De nuevo nos acercamos a las enseñanzas del miércoles de ceniza, la cuaresma y la Semana Santa que cada año nos sirven para meditar desde lo más íntimo sobre el dolor de la pasión y muerte, las privaciones y el suplicio, que a los creyentes nos ayudan a valorar en nuestra propia carne la importancia cardinal de la Resurrección, de que Cristo venció la muerte y validó la esperanza de la vida plena más allá de nuestro paso por la vida terrenal. Pero esa reflexión estaría trunca si no la aplicamos a la defensa de la cultura de la vida, a la lucha contra la cultura de la muerte.

☆ ☆ ☆ ☆

**QUÉ SE PIDE:**
**A)** Resume el fragmento en dos oraciones.
**B)** Según el fragmento, ¿qué validó Cristo al vencer la muerte?
**C)** Transcribe del fragmento el pasaje que va desde "De nuevo nos" hasta "de la muerte.", ambos incluidos.

**CONTENIDO DE LOS DATOS:**
☆ ☆ ☆ ☆

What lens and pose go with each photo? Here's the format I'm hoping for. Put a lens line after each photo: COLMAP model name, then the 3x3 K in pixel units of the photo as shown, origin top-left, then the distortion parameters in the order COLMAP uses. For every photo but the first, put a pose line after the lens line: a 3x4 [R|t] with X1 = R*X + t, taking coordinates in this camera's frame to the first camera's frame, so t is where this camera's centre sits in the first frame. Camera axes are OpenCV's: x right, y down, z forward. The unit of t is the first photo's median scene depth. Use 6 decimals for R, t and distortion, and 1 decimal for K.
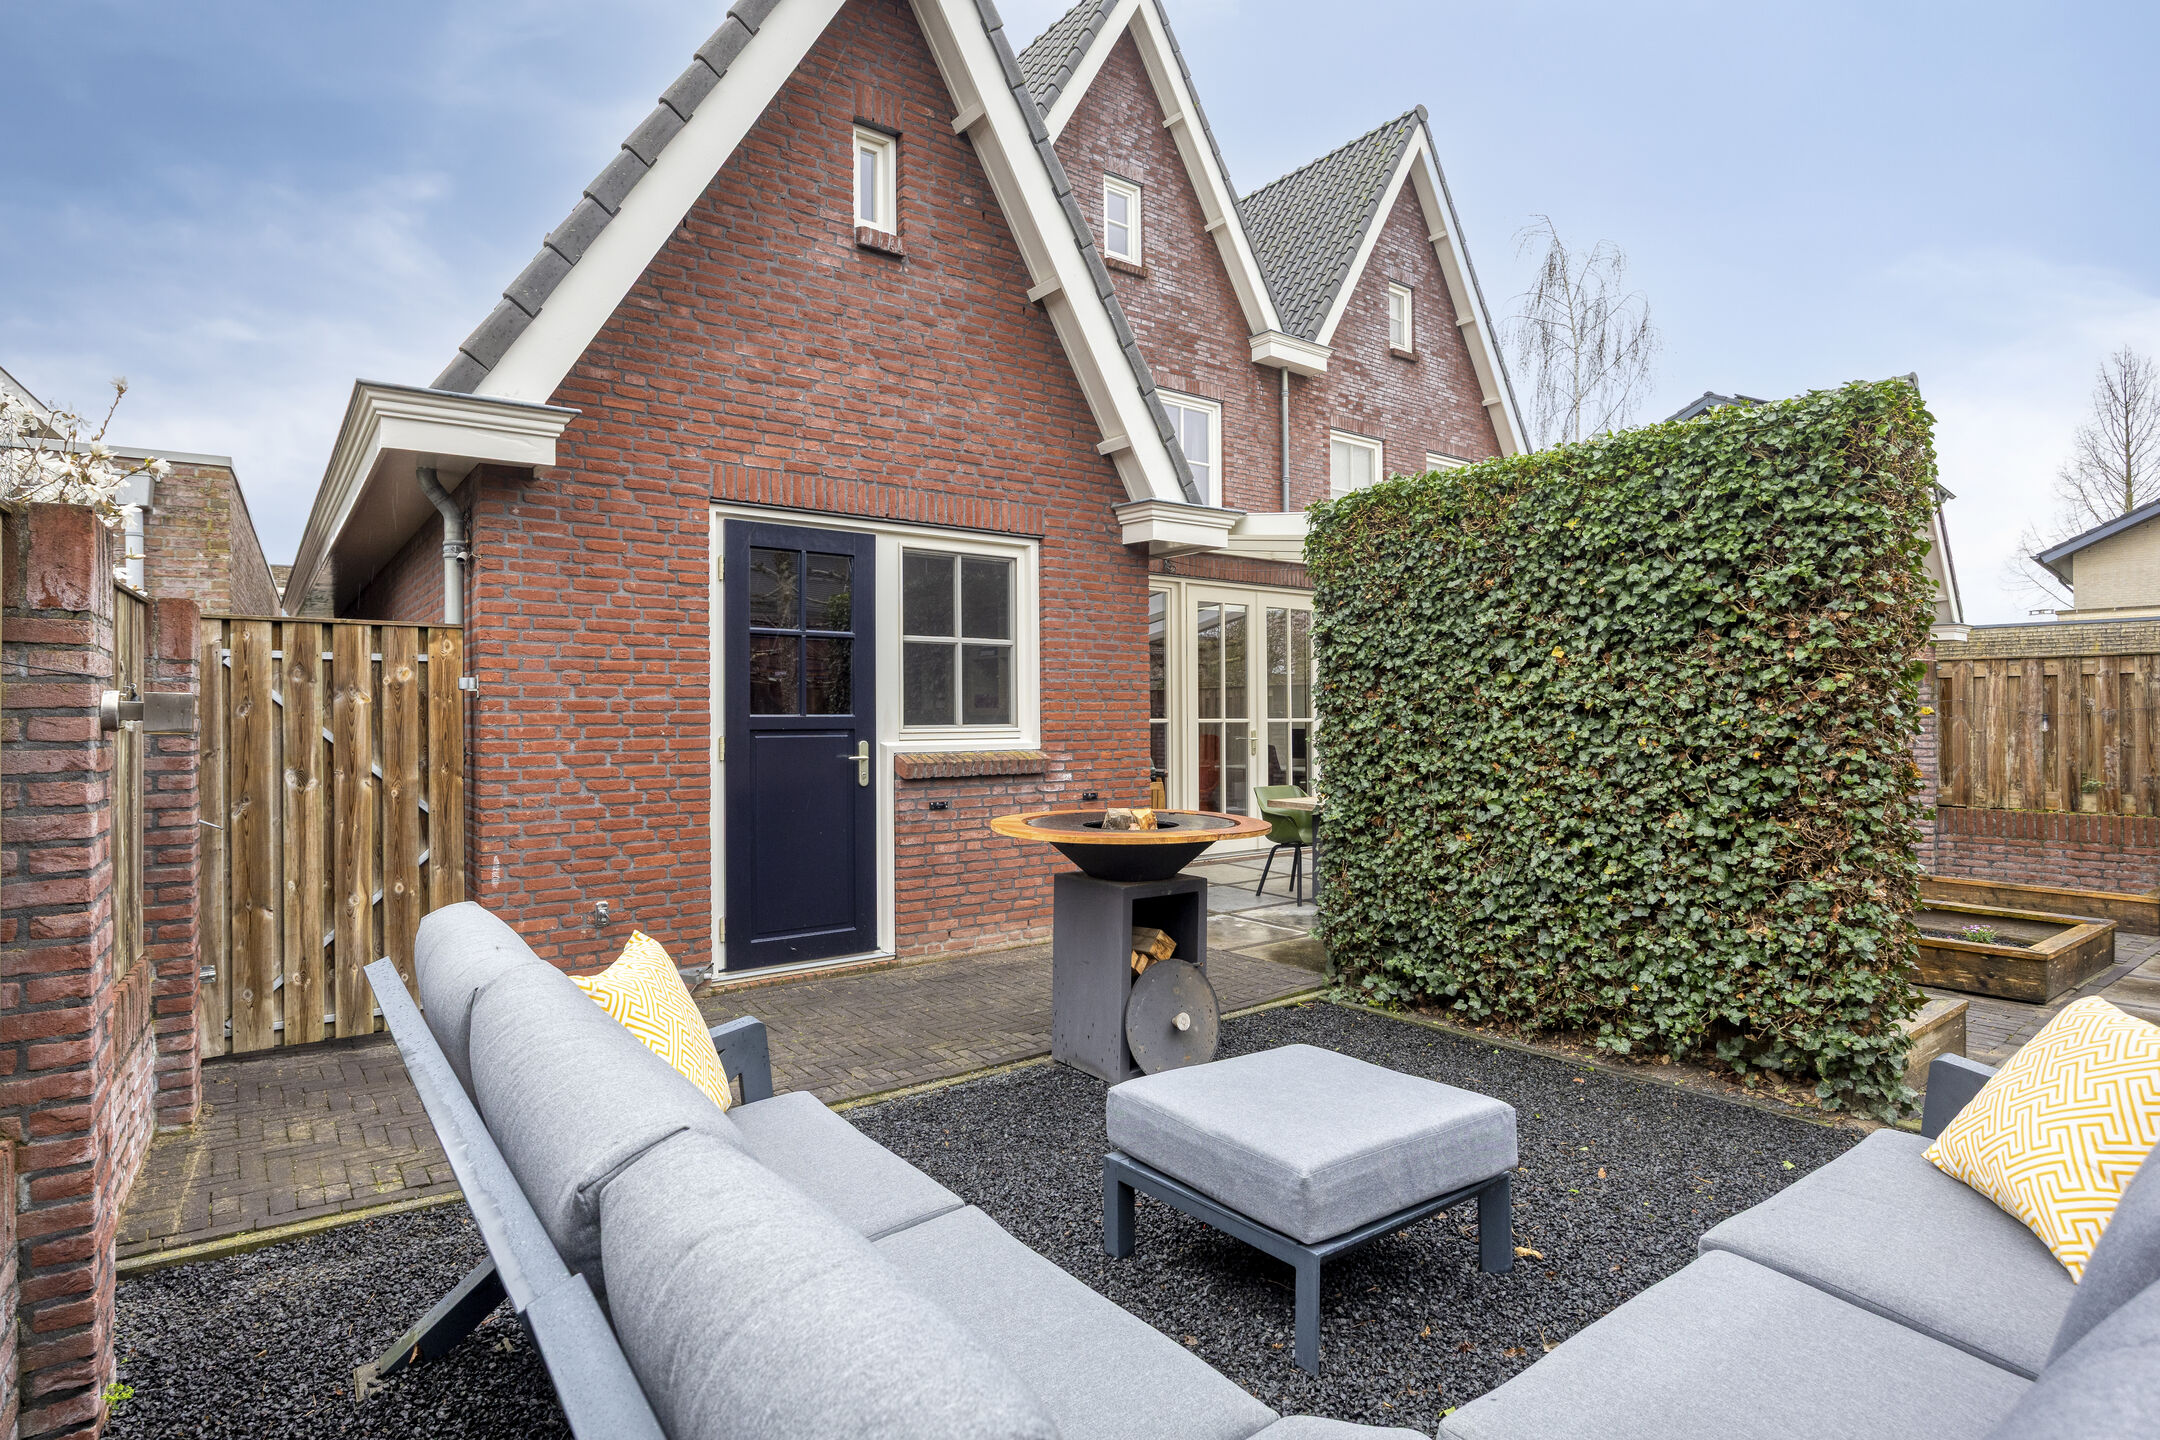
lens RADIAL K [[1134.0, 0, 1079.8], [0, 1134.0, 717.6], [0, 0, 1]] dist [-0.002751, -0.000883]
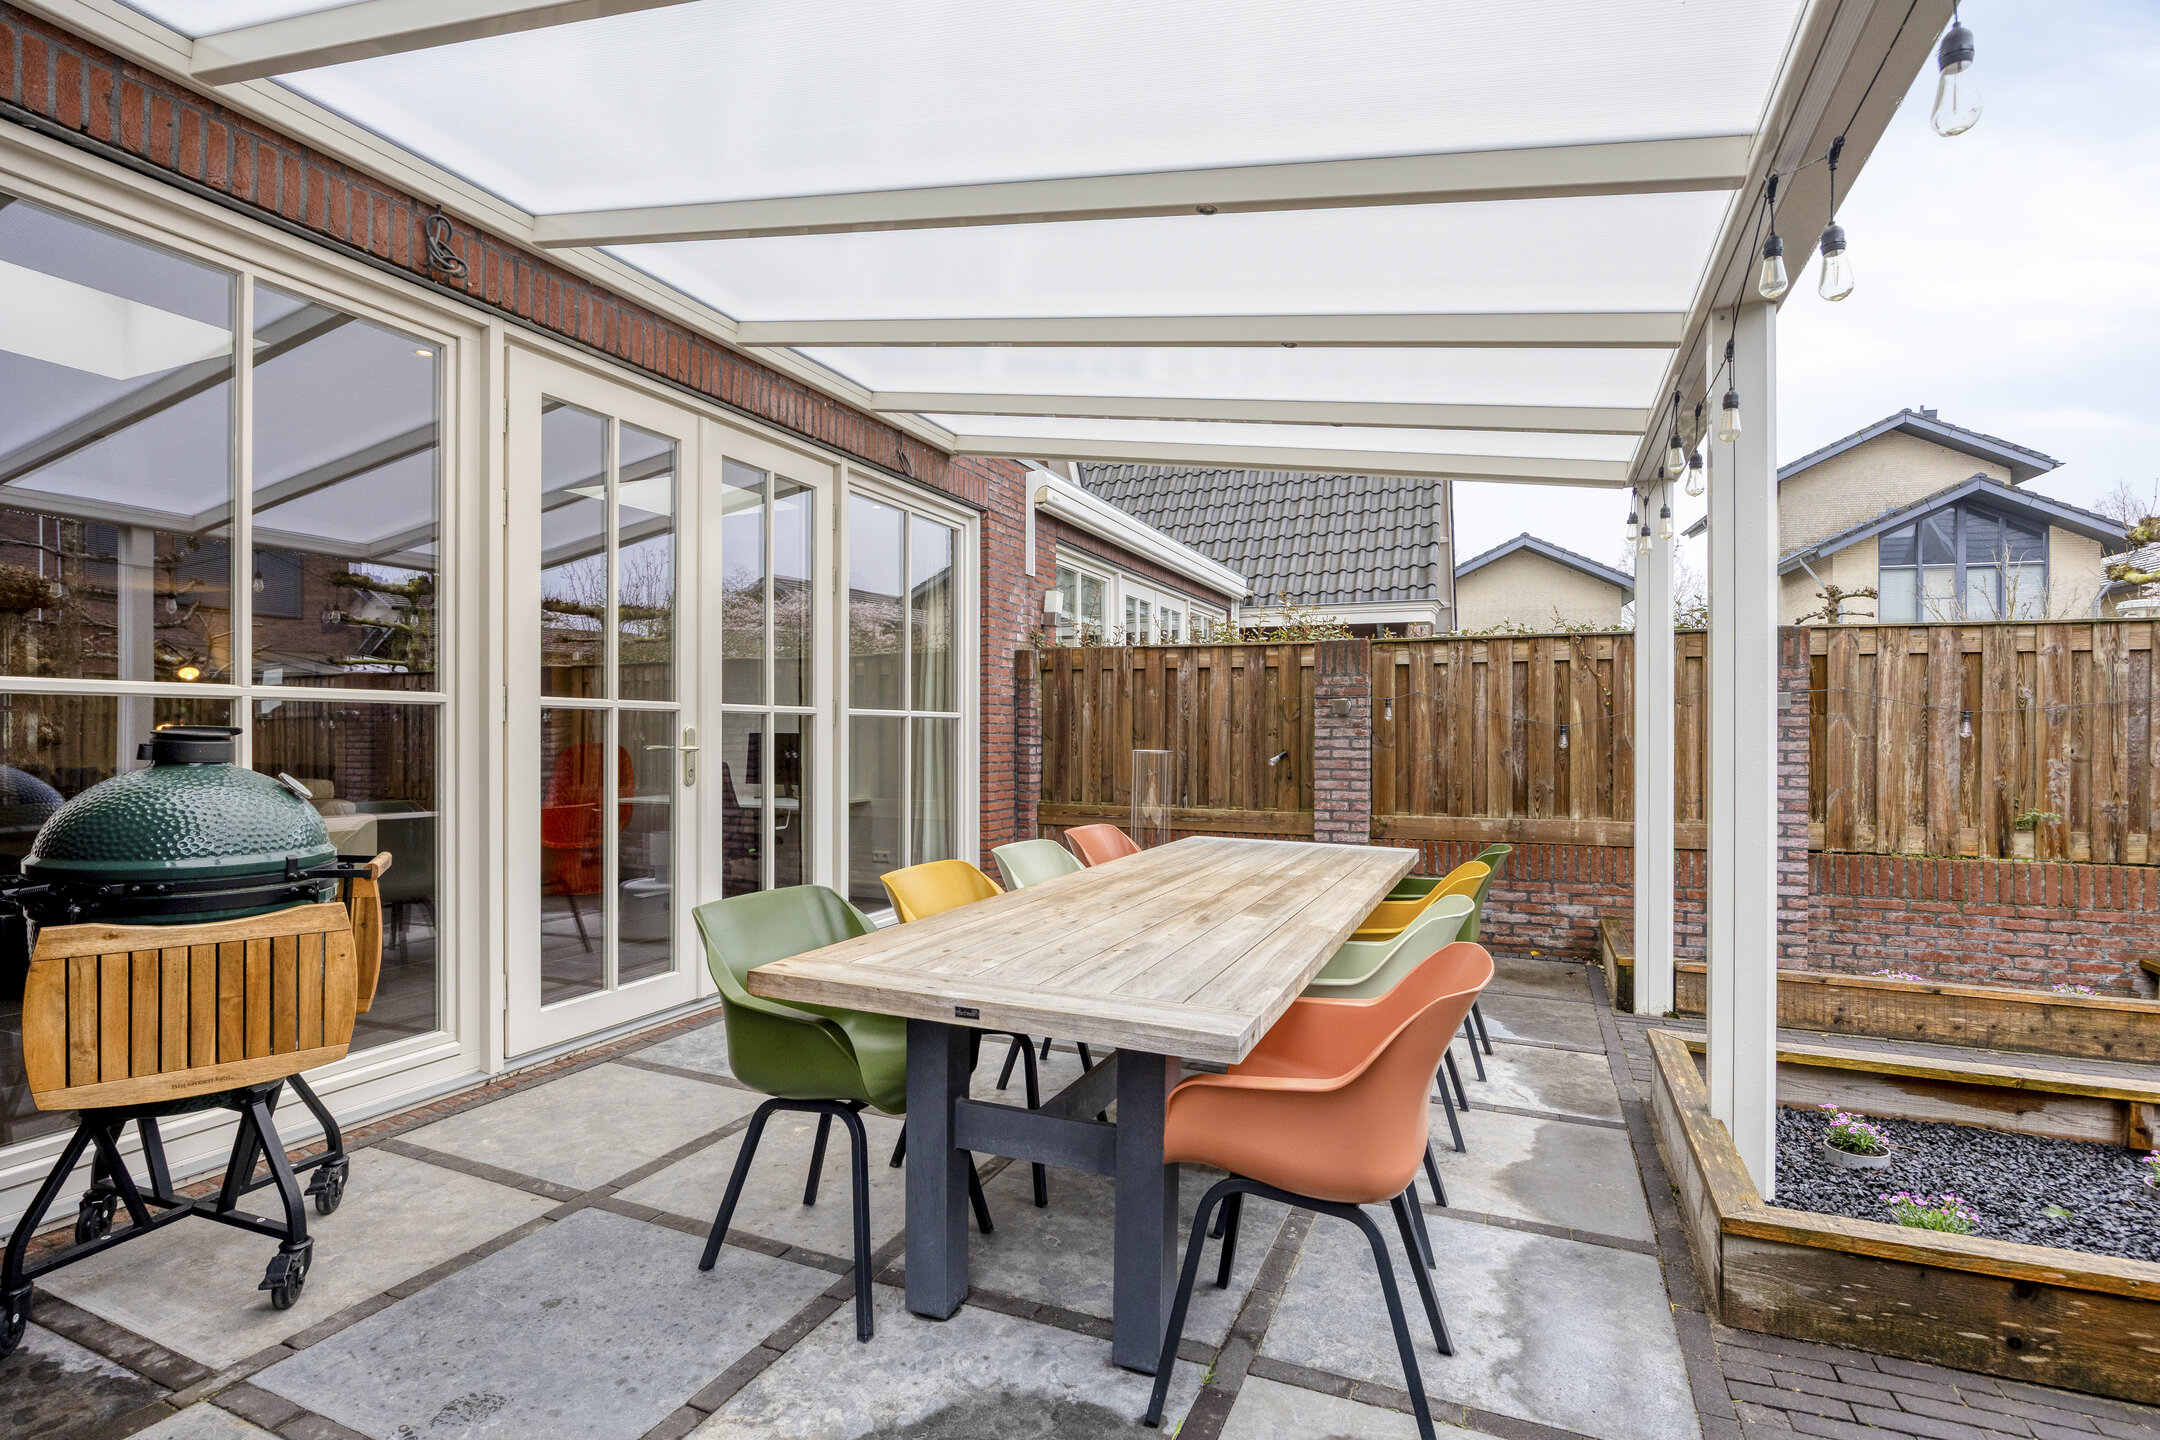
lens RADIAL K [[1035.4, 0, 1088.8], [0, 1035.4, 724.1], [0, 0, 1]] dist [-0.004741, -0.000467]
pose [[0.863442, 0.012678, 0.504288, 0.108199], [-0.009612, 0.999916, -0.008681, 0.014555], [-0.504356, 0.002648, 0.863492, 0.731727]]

☆ ☆ ☆ ☆

**RESPUESTAS POR TAREA:**
**A)** Cada año, el miércoles de ceniza, la cuaresma y la Semana Santa sirven para meditar sobre el dolor de la pasión y muerte, y ayudan a los creyentes a valorar la importancia cardinal de la Resurrección, en la que Cristo venció la muerte. Esa reflexión estaría trunca si no se aplica a la defensa de la cultura de la vida y a la lucha contra la cultura de la muerte.

**B)** La esperanza de la vida plena más allá de nuestro paso por la vida terrenal.

**C)**
De nuevo nos acercamos a las enseñanzas del miércoles de ceniza, la cuaresma y la Semana Santa que cada año nos sirven para meditar desde lo más íntimo sobre el dolor de la pasión y muerte, las privaciones y el suplicio, que a los creyentes nos ayudan a valorar en nuestra propia carne la importancia cardinal de la Resurrección, de que Cristo venció la muerte y validó la esperanza de la vida plena más allá de nuestro paso por la vida terrenal. Pero esa reflexión estaría trunca si no la aplicamos a la defensa de la cultura de la vida, a la lucha contra la cultura de la muerte.